→ WORK TASK: In full and exactly, reproduce the entries below, but omit the pictures.

Saved data entries:
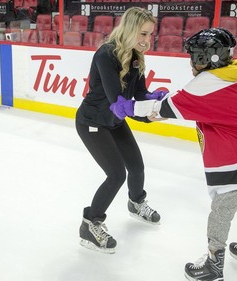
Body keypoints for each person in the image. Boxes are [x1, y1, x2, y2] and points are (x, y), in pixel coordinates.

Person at [109, 28, 237, 280]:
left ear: (207, 59)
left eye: (194, 55)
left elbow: (168, 107)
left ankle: (214, 265)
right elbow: (190, 102)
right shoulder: (226, 77)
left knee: (221, 210)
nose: (190, 60)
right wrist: (162, 102)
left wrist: (130, 106)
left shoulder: (207, 82)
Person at [75, 7, 166, 254]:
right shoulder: (106, 54)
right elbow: (118, 101)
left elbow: (137, 94)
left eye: (150, 35)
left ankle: (136, 203)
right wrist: (145, 110)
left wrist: (154, 101)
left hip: (114, 121)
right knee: (116, 174)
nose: (147, 41)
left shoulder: (136, 57)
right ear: (130, 29)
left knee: (136, 166)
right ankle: (90, 224)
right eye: (143, 34)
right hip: (93, 122)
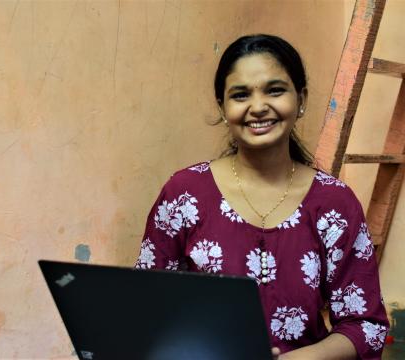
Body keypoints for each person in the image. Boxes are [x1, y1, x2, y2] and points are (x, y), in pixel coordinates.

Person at [135, 34, 389, 359]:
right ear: (223, 107)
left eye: (275, 90)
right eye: (240, 95)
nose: (257, 107)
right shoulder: (184, 195)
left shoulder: (334, 203)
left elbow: (364, 324)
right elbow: (148, 304)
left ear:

→ ANSWER TO THE PROBLEM:
Body keypoints for each person in the image. Boxes are [x1, y1, x2, y2] and points are (x, y), in pixel coordinates.

Person at [109, 28, 237, 280]:
left ear: (207, 59)
left eye: (194, 55)
left elbow: (168, 107)
left ankle: (214, 265)
right elbow: (190, 102)
right shoulder: (226, 77)
left knee: (221, 210)
nose: (190, 60)
right wrist: (162, 102)
left wrist: (130, 106)
left shoulder: (207, 82)
Person at [75, 7, 166, 254]:
right shoulder: (106, 54)
right elbow: (118, 101)
left elbow: (137, 94)
left eye: (150, 35)
left ankle: (136, 203)
right wrist: (145, 110)
left wrist: (154, 101)
left hip: (114, 121)
right knee: (116, 174)
nose: (147, 41)
left shoulder: (136, 57)
right ear: (130, 29)
left knee: (136, 166)
right ankle: (90, 224)
right eye: (143, 34)
right hip: (93, 122)
Body keypoints for each person in the image. Boxes are [x1, y1, x2, y2] and points are (x, y), in pixel coordinates.

Person at [135, 34, 389, 359]:
right ear: (223, 107)
left eye: (275, 90)
right eye: (240, 95)
nose: (257, 107)
right shoulder: (184, 195)
left shoulder: (334, 203)
left elbow: (364, 324)
right elbow: (148, 304)
left ear:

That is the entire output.